### What the task asks:
Exact copies of all entries are needed. Pictures are to be left out.
╭─ Listed entries
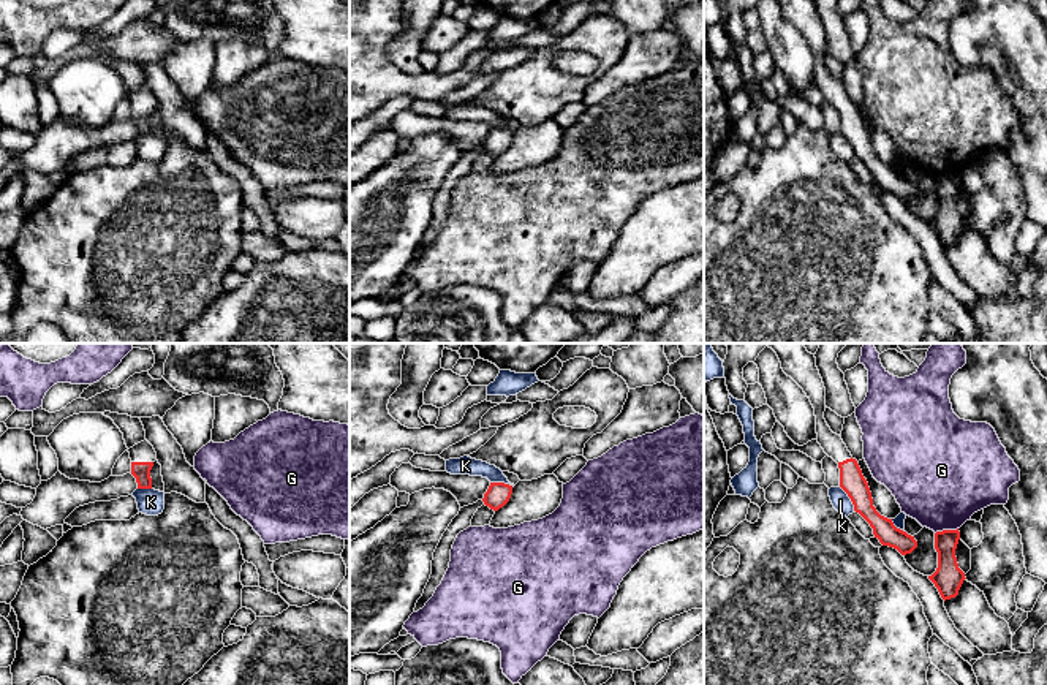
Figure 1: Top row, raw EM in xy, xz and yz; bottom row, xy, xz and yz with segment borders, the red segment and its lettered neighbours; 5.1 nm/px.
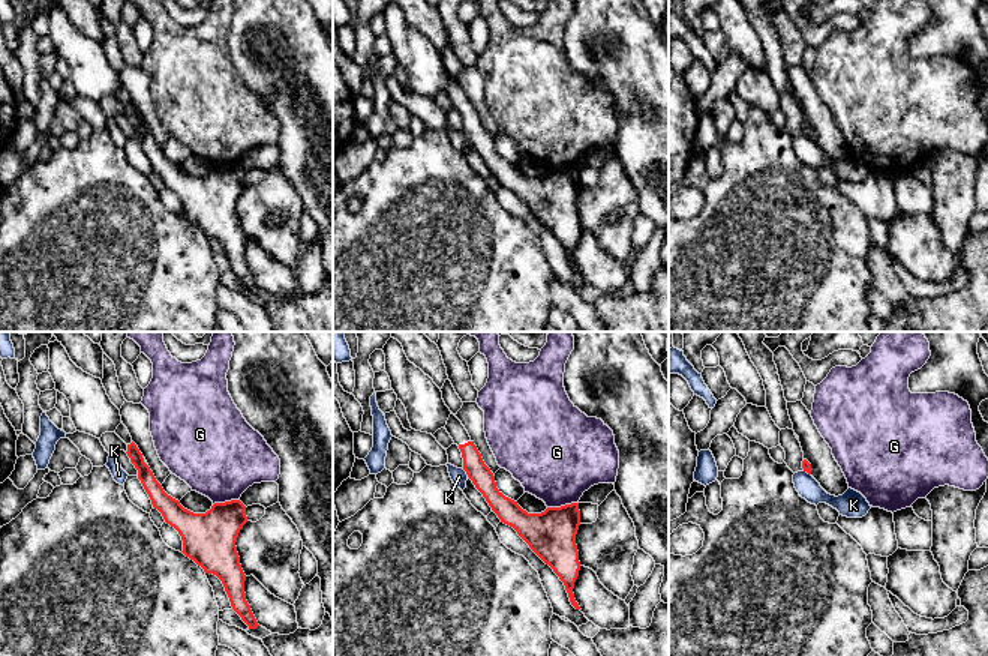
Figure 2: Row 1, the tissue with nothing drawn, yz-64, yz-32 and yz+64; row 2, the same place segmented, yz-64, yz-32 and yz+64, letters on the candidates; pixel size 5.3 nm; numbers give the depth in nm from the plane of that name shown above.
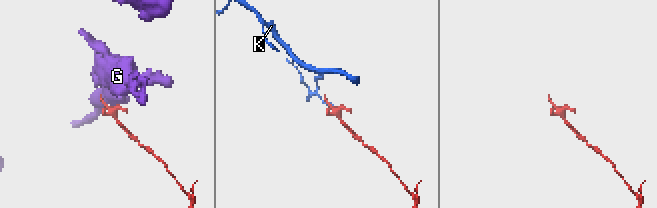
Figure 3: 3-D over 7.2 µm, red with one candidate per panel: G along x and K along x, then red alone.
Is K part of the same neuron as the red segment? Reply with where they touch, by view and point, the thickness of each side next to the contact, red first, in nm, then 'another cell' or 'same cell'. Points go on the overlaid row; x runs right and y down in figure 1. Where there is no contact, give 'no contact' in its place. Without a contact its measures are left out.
meets red in yz at (850, 497); 130 nm thick on the red side, 90 nm on the other; another cell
╰─
### Answer section:
Figure 1: Top row, raw EM in xy, xz and yz; bottom row, xy, xz and yz with segment borders, the red segment and its lettered neighbours; 5.1 nm/px.
Figure 2: Row 1, the tissue with nothing drawn, yz-64, yz-32 and yz+64; row 2, the same place segmented, yz-64, yz-32 and yz+64, letters on the candidates; pixel size 5.3 nm; numbers give the depth in nm from the plane of that name shown above.
Figure 3: 3-D over 7.2 µm, red with one candidate per panel: G along x and K along x, then red alone.
Is K part of the same neuron as the red segment? Reply with where they touch, by view and point, the thickness of each side next to the contact, red first, in nm, then 'another cell' or 'same cell'. Points go on the overlaid row; x runs right and y down in figure 1. Where there is no contact, give 'no contact' in its place. Without a contact its measures are left out.
meets red in yz at (850, 497); 130 nm thick on the red side, 90 nm on the other; another cell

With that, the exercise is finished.